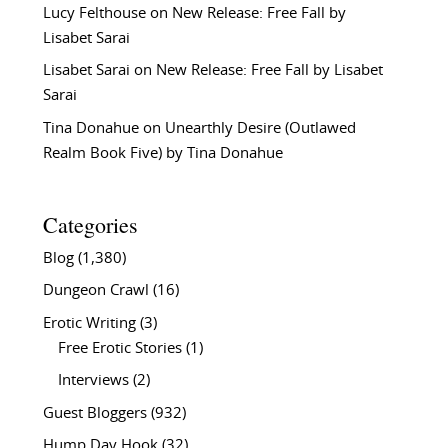
Lucy Felthouse
on
New Release: Free Fall by
Lisabet Sarai
Lisabet Sarai
on
New Release: Free Fall by Lisabet
Sarai
Tina Donahue
on
Unearthly Desire (Outlawed
Realm Book Five) by Tina Donahue
Categories
Blog
(1,380)
Dungeon Crawl
(16)
Erotic Writing
(3)
Free Erotic Stories
(1)
Interviews
(2)
Guest Bloggers
(932)
Hump Day Hook
(32)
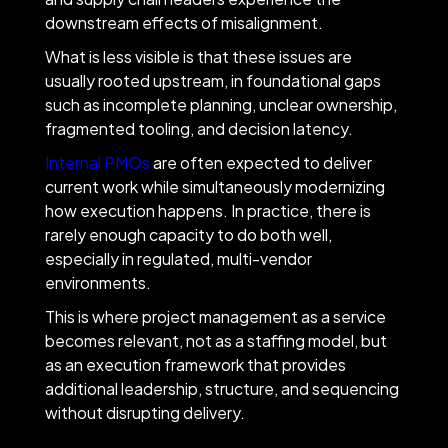
downstream effects of misalignment.
What is less visible is that these issues are
usually rooted upstream, in foundational gaps
such as incomplete planning, unclear ownership,
fragmented tooling, and decision latency.
Internal PMOs
are often expected to deliver
current work while simultaneously modernizing
how execution happens. In practice, there is
rarely enough capacity to do both well,
especially in regulated, multi-vendor
environments.
This is where project management as a service
becomes relevant, not as a staffing model, but
as an execution framework that provides
additional leadership, structure, and sequencing
without disrupting delivery.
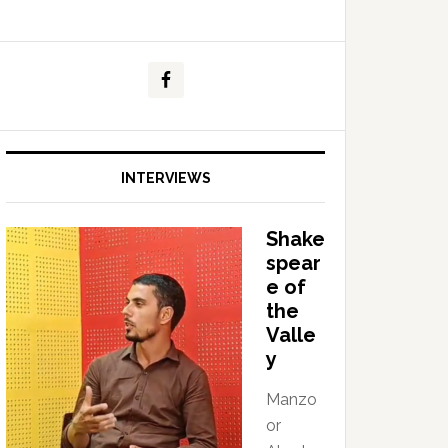
INTERVIEWS
Shake
spear
e of
the
Valle
y
Manzo
or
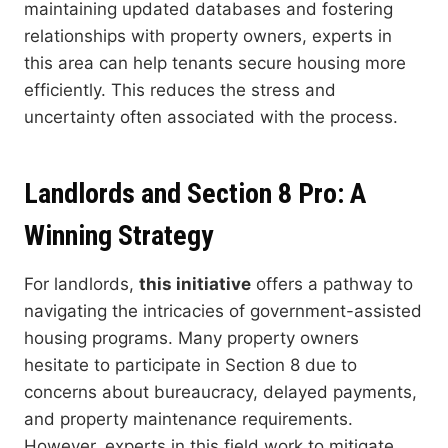
maintaining updated databases and fostering
relationships with property owners, experts in
this area can help tenants secure housing more
efficiently. This reduces the stress and
uncertainty often associated with the process.
Landlords and Section 8 Pro: A
Winning Strategy
For landlords,
this initiative
offers a pathway to
navigating the intricacies of government-assisted
housing programs. Many property owners
hesitate to participate in Section 8 due to
concerns about bureaucracy, delayed payments,
and property maintenance requirements.
However, experts in this field work to mitigate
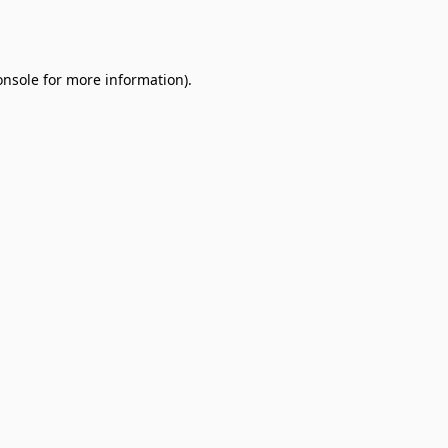
onsole
for more information).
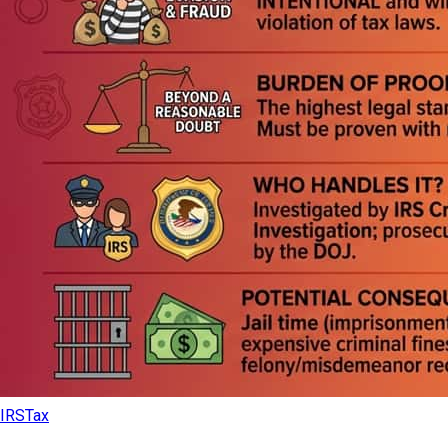
IRS
Tax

◆ ◆ ◆ ◆ ◆ ◆ ◆

What is needed> Take the material above from its first line through the line holding "relationships with property" and set it down exactly, without the pictures.

Your solution>
Lucy Felthouse
on
New Release: Free Fall by
Lisabet Sarai
Lisabet Sarai
on
New Release: Free Fall by Lisabet
Sarai
Tina Donahue
on
Unearthly Desire (Outlawed
Realm Book Five) by Tina Donahue
Categories
Blog
(1,380)
Dungeon Crawl
(16)
Erotic Writing
(3)
Free Erotic Stories
(1)
Interviews
(2)
Guest Bloggers
(932)
Hump Day Hook
(32)
downstream effects of misalignment.
What is less visible is that these issues are
usually rooted upstream, in foundational gaps
such as incomplete planning, unclear ownership,
fragmented tooling, and decision latency.
Internal PMOs
are often expected to deliver
current work while simultaneously modernizing
how execution happens. In practice, there is
rarely enough capacity to do both well,
especially in regulated, multi-vendor
environments.
This is where project management as a service
becomes relevant, not as a staffing model, but
as an execution framework that provides
additional leadership, structure, and sequencing
without disrupting delivery.
INTERVIEWS
Shake
spear
e of
the
Valle
y
Manzo
or
maintaining updated databases and fostering
relationships with property owners, experts in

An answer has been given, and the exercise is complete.